Les échanges entre André Neher et Emmanuel Lévinas, de même que leurs rencontres, ont souvent pour objet la préparation des Colloques des intellectuels juifs de langue française. Mais ils s’adressent également leurs publications respectives. Emmanuel Lévinas a reçu d’André Neher un exemplaire de L’existence juive, recueil qui regroupe des textes parus isolément. Il l’en remercie et lui exprime son intérêt à la lecture du livre.
Cher ami,
Je vous remercie de l’aimable envoi de L’existence juive. J’ai passé une bonne partie de mon samedi à en feuilleter les pages déjà lues ailleurs (et, à mon avis, il en reste dans vos cartons au moins la mesure d’un autre volume) et surtout à lire les études que j’ignorais et, notamment, celles que vous avez consacrées à Saül et Césarée-Babel et Jérusalem, que je trouve très remarquables. La dernière, par une espèce de coïncidence, faisait écho aux pages du Traité Meguila étudiées cette semaine même. Qu’on puisse se séparer de vous sur tel ou tel autre point, vous le concevez aisément. Mais il faudra vous remercier inconditionnellement d’avoir ouvert la dimension même de cette réflexion qui n’a pas encore de nom puisqu’elle se distingue et de la philologie des historiens qui renoncent à la recherche de la vérité et du réalisme naïf de l’orthodoxie incapable de philosophie. La difficulté de ce genre nouveau consiste peut-être à le pratiquer pour lui-même, à dire toutes ces choses directement et non pas à propos d’autre chose. Et là, il faut toute la grâce de votre texte – ce "je ne sais quoi" d’heureux et d’inimitable – qui assure l’équilibre. Je ne vous cacherai pas que, de plus, pour ma part, je ne vous lis pas seulement avec les yeux, mais toujours aussi avec l’oreille, comme une partition.
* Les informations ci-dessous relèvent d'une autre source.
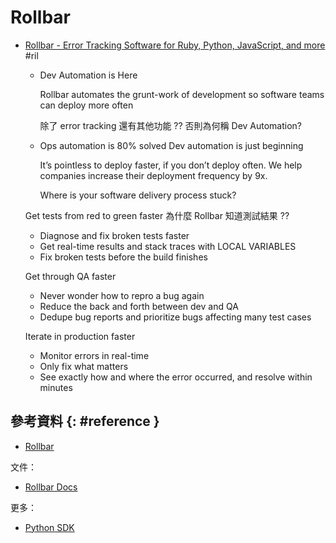 # Rollbar

  - [Rollbar \- Error Tracking Software for Ruby, Python, JavaScript, and more](https://rollbar.com/) #ril

      - Dev Automation is Here

        Rollbar automates the grunt-work of development so software teams can deploy more often

        除了 error tracking 還有其他功能 ?? 否則為何稱 Dev Automation?

      - Ops automation is 80% solved Dev automation is just beginning

        It’s pointless to deploy faster, if you don’t deploy often. We help companies increase their deployment frequency by 9x.

        Where is your software delivery process stuck?

    Get tests from red to green faster 為什麼 Rollbar 知道測試結果 ??

      - Diagnose and fix broken tests faster
      - Get real-time results and stack traces with LOCAL VARIABLES
      - Fix broken tests before the build finishes

    Get through QA faster

      - Never wonder how to repro a bug again
      - Reduce the back and forth between dev and QA
      - Dedupe bug reports and prioritize bugs affecting many test cases

    Iterate in production faster

      - Monitor errors in real-time
      - Only fix what matters
      - See exactly how and where the error occurred, and resolve within minutes

## 參考資料 {: #reference }

  - [Rollbar](https://rollbar.com/)

文件：

  - [Rollbar Docs](https://docs.rollbar.com/)

更多：

  - [Python SDK](pyrollbar.md)
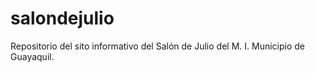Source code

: # salondejulio
Repositorio del sito informativo del Salón de Julio del M. I. Municipio de Guayaquil.
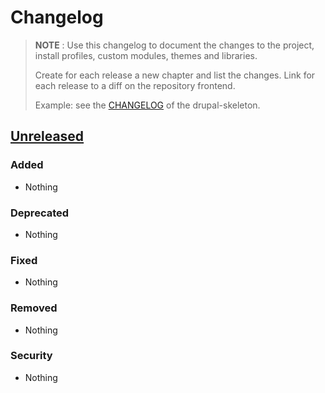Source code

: # Changelog

> **NOTE** : Use this changelog to document the changes to the project, install
> profiles, custom modules, themes and libraries.
>
> Create for each release a new chapter and list the changes. Link for each
> release to a diff on the repository frontend.
>
> Example: see the [CHANGELOG](../bin/CHANGELOG.md) of the drupal-skeleton.


## [Unreleased][1.x.x]
### Added
- Nothing

### Deprecated
- Nothing

### Fixed
- Nothing

### Removed
- Nothing

### Security
- Nothing




[1.x.x]: https://github.com/ACCOUNT-NAME/REPOSITORY-NAME/compare/master...develop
Je rentre de Marseille et d’Aix, où j’ai eu à parler sur l’invitation de cette charmante Madame Valabrègue devant un public judéo-chrétien (1). J’ai pu constater combien votre audience est grande partout. Ce voyage (que je crois même avoir fait un peu à cause de votre refus de dernière heure) m’a empêché de vous entendre chez Madame Halphen (2) et de travailler avec Messieurs Jules Braunschvig et Eugène Weill et vous-même. Il faut fixer dès maintenant l’heure de notre rencontre du 29 mars. Nous déjeunons au C.J.M. à 12h30 (3). À quelle heure pourrons-nous nous rencontrer à l’Alliance ? (4) Le matin ? En fin d’après-midi ? Je vous serais très obligé de me fixer dès que possible.
[…] Avec tous mes hommages pour Madame Neher et tous mes sentiments bien cordiaux.